Leral.net - S'informer en temps réel

[Reportage] Atelier Penc 1.9 de Ngor : Un éclat de lumières pour penser l’humanité de demain

Rédigé par leral.net le Samedi 10 Juillet 2021 à 17:35 | | 0 commentaire(s)|

Les artistes et les intellectuels sénégalais tiennent leur repaire avec la belle demeure aux coloris très charmants, sise sur l’île de Ngor. Cette dernière doit son existence à la clairvoyance et à la générosité de son propriétaire, l’artiste plasticien Abdoulaye Diallo (Berger de l’île de Ngor). Plongée dans un sanctuaire de la culture et de […]

Les artistes et les intellectuels sénégalais tiennent leur repaire avec la belle demeure aux coloris très charmants, sise sur l’île de Ngor. Cette dernière doit son existence à la clairvoyance et à la générosité de son propriétaire, l’artiste plasticien Abdoulaye Diallo (Berger de l’île de Ngor). Plongée dans un sanctuaire de la culture et de la pensée.

 

Sur le continent, de la plage de Ngor qui séduit par sa tenue relativement propre, on aperçoit les façades des flamboyantes bâtisses de l’île éponyme. Une vue pittoresque qui suggère un fascinant exotisme, accentué par les faisceaux lumineux du soleil levant. Il est presque 9 heures du matin, le vendredi 2 juillet. Le batelet blanc et bleu qui assure la desserte se présente à l’embarcadère. La destination : le Penc 1.9, un atelier et laboratoire pluridisciplinaire du plasticien autodidacte Abdoulaye Diallo, alias le Berger de l’île de Ngor. «Kër Pa Diallo» (Chez le vieux Diallo) est le nom de code pour l’équipage.

Le timonier met le moteur en branle et engage le large. Il n’aura en vrai qu’à parcourir quelque 600 mètres, en moins de cinq minutes. Habillés de gilets de sauvetage, les voyageurs de la traversée constatent parfois, avec amertume, quelques emballages en plastique qui flottent sur l’océan et écorchent quelque peu la poésie des flots. Cette tristesse ne prend pas le temps de se prononcer. La beauté de la vue et les petites gouttes marines instillant le corps prennent le dessus de la concentration. Sur l’eau, le tableau insulaire se dessine déjà nettement. Des fresques se font distinguer, ainsi que la fierté de jolis bâtiments.

Au pied de la deuxième plage, une maison se cache telle une fille ingénue derrière les imposants dattiers de sa façade. Cette demeure semble de loin la plus anodine de ce cosmos, mais il en est pourtant la lumière. À la porte d’entrée, on voit un tissu blanc couvrir une forme de rectangle. C’est la plaque commémorative qui allait être dévoilée plus tard dans la journée, et sur laquelle il est inscrit : «Le Penc 1.9 / Atelier de lebergerdeliledengor a été inauguré par Son Excellence M. Stephan Röken, Ambassadeur de la République fédérale d’Allemagne au Sénégal.  Le 2 juillet 202». Le visiteur, une fois qu’il aura franchi le seuil, est accueilli par un festival de couleurs. Le carrelage se révèle, en soi, une mosaïque fort séduisante de tons bariolés.

**DONNÉES FOURNIES**
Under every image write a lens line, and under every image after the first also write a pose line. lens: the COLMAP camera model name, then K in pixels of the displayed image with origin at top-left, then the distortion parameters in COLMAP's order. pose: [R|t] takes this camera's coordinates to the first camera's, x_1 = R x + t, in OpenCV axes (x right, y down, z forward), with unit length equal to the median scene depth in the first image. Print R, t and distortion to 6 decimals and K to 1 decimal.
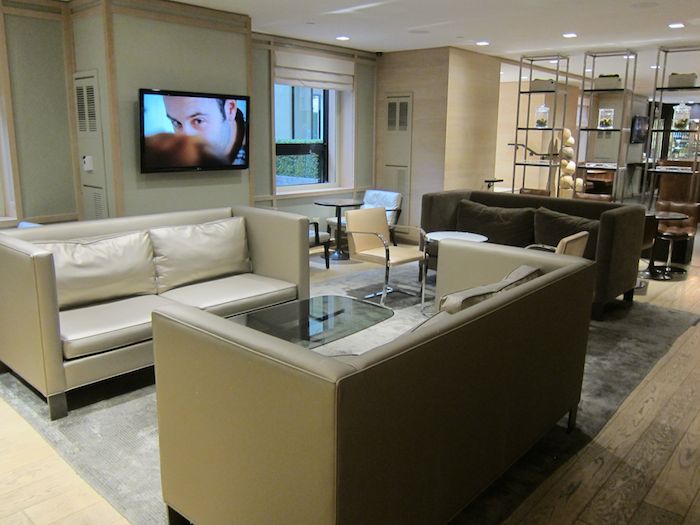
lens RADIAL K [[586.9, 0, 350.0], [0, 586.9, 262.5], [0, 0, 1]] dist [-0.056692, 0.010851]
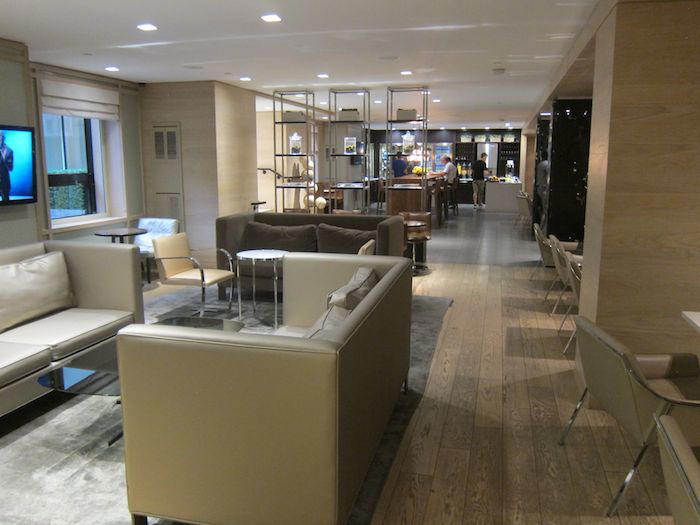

**ÉNONCÉ**
Sous quels noms et surnoms Abdoulaye Diallo apparaît-il dans le reportage sur l'atelier Penc 1.9 ?

**CORRIGÉ**
- Abdoulaye Diallo
- le Berger de l'île de Ngor
- Pa Diallo, dans « Kër Pa Diallo », traduit par « le vieux Diallo »
- lebergerdeliledengor, sur la plaque commémorative